More than 116,000 ethnic Sahrawis "forgotten by the world" have fled since Morocco sent forces to the West Sahara in 1975. Ban said he wants to restart negotiations to bring an end to the 40-year old conflict.
UN Secretary-General Ban Ki-moon said on Sunday that he had asked the UN envoy to Western Sahara to restart talks between the Polisario Front and Morocco.
"I asked my special envoy Christopher Ross to resume his shuttle diplomacy to create the appropriate atmosphere for the resumption of talks," Ban told reporters in Algiers, the Polisario Front's largest state supporter.
When Spanish colonial forces withdrew from the Western Sahara in 1975, Morocco sent military forces to lay claim to the phosphate-rich territory, prompting a guerilla campaign by Sahrawi forces known as the Polisario Front.
The guerillas contest that the Western Sahara belongs to ethnic Sahrawis, although Rabat says the former Spanish territory is an integral part of the Kingdom of Morocco.

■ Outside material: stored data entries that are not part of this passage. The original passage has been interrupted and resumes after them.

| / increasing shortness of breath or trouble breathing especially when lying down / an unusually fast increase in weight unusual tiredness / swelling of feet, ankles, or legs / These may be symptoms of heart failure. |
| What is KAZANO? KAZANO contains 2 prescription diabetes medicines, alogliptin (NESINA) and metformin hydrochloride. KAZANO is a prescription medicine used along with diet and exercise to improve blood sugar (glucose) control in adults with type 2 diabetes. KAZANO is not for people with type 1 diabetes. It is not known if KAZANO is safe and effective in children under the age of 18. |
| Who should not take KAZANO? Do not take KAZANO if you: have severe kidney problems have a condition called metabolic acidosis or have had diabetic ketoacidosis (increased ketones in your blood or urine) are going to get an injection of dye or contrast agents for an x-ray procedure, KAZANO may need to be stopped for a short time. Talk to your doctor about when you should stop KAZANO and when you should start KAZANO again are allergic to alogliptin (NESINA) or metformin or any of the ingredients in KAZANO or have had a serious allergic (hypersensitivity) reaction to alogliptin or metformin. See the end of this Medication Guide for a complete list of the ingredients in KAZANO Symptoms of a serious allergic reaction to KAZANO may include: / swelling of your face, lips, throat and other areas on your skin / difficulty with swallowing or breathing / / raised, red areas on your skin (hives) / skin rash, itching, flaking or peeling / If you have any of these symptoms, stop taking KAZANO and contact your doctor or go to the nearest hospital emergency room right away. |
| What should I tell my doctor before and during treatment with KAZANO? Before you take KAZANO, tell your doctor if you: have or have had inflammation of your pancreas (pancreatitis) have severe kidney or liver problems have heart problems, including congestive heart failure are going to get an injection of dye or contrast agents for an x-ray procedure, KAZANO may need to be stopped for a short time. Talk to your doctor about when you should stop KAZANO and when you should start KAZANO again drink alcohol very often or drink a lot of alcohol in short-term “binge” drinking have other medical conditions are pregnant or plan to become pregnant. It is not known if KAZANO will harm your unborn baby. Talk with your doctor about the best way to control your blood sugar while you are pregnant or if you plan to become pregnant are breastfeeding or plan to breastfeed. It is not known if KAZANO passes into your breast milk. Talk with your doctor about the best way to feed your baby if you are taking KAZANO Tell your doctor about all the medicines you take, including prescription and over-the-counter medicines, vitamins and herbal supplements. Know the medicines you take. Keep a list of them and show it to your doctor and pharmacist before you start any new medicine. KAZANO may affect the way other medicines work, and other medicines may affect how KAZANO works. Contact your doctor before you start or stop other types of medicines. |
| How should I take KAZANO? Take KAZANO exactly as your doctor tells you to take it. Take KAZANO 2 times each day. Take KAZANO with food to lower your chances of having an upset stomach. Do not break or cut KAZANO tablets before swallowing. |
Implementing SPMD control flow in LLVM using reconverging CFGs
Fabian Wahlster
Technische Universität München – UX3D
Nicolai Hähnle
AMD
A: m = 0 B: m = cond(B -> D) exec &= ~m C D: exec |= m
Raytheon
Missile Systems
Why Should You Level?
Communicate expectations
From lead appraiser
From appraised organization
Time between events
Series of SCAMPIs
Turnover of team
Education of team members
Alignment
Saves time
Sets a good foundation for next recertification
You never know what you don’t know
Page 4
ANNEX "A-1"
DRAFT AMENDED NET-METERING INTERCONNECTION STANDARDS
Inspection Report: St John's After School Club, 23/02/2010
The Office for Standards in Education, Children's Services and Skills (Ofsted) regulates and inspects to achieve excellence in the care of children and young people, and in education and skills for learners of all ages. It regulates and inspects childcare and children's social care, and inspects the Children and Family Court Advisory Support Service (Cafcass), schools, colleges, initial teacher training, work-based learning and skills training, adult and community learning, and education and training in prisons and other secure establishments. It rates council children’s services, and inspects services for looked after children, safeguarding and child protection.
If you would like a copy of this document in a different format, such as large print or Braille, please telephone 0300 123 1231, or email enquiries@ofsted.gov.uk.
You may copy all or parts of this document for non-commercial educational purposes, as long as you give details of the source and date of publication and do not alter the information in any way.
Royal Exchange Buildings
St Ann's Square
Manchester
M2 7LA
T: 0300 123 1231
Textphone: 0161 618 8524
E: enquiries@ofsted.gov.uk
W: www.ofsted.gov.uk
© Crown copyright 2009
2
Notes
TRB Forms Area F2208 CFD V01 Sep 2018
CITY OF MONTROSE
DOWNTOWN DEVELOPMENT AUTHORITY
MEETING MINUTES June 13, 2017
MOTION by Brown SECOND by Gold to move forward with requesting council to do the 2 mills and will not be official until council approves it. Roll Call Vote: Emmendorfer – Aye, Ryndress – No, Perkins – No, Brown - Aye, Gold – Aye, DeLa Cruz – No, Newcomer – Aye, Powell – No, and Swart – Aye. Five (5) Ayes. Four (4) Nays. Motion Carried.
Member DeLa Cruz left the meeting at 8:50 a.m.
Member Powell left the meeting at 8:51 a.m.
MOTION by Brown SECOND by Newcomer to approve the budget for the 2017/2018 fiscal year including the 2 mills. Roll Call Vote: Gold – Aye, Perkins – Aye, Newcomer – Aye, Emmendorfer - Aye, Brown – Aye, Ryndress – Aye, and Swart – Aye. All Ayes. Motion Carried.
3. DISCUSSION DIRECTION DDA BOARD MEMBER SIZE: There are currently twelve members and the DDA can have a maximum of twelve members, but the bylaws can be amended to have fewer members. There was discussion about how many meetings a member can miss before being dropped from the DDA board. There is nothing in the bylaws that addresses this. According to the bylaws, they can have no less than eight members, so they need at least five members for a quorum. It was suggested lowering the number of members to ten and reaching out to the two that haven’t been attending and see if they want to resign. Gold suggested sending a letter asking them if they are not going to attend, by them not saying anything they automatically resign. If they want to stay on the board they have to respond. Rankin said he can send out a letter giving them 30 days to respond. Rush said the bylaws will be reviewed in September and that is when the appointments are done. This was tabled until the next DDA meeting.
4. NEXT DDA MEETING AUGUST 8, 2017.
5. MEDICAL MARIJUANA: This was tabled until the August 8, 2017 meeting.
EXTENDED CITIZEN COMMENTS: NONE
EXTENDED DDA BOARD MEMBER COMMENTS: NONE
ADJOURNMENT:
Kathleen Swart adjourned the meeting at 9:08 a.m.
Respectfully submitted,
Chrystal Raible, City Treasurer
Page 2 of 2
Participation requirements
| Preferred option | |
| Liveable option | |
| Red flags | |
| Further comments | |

Ban said he wants to relaunch negotiations between both sides to bring a peaceful end to the 40-year conflict. The UN brokered a ceasefire in 1991, although the international body is hoping to push through a referendum on the territory's sovereignty.
'Forgotten by the world'
The UN chief on Saturday visited Algeria's harsh Tindouf area, where a collection of camps house some 90,000 Sahrawi refugees, according to figures from the international organization.
"What really moved and even saddened me was the anger," Ban said after visiting the Sahrawi refugee camp.
"Many people expressed their anger, people who for more than 40 years have lived in the harshest conditions and who feel their plight and their cause have been forgotten by the world," the UN chief added.
Last week, Polisario leader Mohamed Abdelaziz said the UN chief's visit to the area was the best chance to reset negotiations between the feuding parties.